What counts is how that statement and others will affect Republican voters. Most of them revere Proposition 13, the landmark 1978 property tax cutting initiative. Conservatives also ran Propositions 209 and 227, which ended affirmative action in California government and stopped most bilingual education programs. So the conservatives who dominate Republican primaries like to decide major issues at the ballot box. What happens when they learn Whitman doesn’t want them doing that?
Then there’s her frequent promise to concentrate on just three tasks, and little else. These include education, jobs and cutting government spending. Those areas are it, she often says in her speeches, calling this “focus”; don’t expect much else from a Whitman administration.

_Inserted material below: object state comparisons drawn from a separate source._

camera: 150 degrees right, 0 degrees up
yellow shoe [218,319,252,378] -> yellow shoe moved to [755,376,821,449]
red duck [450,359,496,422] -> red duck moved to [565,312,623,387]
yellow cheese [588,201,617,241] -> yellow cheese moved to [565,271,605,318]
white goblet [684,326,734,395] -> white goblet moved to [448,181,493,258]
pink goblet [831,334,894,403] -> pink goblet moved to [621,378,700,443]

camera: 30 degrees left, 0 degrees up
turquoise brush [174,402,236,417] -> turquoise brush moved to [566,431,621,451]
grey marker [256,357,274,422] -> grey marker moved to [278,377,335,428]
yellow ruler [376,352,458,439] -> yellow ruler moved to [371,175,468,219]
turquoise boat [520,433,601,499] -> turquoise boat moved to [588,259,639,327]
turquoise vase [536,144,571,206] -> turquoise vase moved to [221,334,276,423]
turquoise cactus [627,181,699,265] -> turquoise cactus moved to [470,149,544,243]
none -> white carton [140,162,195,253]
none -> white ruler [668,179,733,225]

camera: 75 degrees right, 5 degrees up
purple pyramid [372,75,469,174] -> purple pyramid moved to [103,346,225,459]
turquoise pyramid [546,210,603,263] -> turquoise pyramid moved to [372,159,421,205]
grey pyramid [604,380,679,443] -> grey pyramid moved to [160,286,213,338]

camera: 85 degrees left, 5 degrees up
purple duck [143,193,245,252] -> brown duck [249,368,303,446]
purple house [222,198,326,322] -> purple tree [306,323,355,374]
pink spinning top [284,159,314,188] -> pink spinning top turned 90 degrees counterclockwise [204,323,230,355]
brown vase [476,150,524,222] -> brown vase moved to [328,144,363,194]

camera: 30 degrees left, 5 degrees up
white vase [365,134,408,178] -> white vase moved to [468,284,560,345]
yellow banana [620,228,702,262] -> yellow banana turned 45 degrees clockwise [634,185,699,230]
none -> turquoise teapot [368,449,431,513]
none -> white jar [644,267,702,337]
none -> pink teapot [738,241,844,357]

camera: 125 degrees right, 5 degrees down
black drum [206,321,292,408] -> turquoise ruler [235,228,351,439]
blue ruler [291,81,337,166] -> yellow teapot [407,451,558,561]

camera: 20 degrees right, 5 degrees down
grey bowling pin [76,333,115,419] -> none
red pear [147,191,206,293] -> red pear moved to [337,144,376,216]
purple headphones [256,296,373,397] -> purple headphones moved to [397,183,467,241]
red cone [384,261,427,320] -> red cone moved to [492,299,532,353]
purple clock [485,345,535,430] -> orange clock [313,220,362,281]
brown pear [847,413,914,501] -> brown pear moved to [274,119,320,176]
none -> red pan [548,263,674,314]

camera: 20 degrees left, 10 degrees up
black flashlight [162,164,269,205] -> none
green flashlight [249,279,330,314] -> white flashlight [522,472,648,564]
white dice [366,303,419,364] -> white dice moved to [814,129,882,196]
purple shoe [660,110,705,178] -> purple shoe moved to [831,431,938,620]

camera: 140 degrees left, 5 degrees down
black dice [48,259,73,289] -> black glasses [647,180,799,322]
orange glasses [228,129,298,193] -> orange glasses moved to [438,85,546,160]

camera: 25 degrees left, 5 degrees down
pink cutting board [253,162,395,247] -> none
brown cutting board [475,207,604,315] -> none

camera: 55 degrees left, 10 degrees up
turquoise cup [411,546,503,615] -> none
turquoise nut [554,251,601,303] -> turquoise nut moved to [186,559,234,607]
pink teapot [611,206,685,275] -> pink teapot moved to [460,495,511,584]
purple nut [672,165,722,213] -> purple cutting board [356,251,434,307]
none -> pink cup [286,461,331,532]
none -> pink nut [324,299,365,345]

What about water? What about energy production? To name just two other issues. U.S. senators sometimes get to pick and choose what they’ll focus on. But no California governor can evade key issues. As the second most powerful public official in America, any California governor eventually has to deal with everything.
Add in Poizner’s claim of threats by Whitman consultant Mike Murphy to “tear him up” if he didn’t drop out of the race. And Whitman’s frequent – but false – stump speech claim to have lived in California 30 years, repeated in her first television ad but edited out after newspapers pointed up the exaggeration. And her telling a Detroit newspaper in 1995 that Massachusetts was a better place than Southern California to rear her children.
All of which probably means Poizner is correct when he opines that “I don’t think the polls mean a lot” just yet. They will come to mean plenty, though, unless he goes on the air soon.
Just like Riordan, Whitman has said things most Republican voters don’t yet know about. If Poizner makes sure they find out, the race for the GOP nomination will become much tighter than it now looks.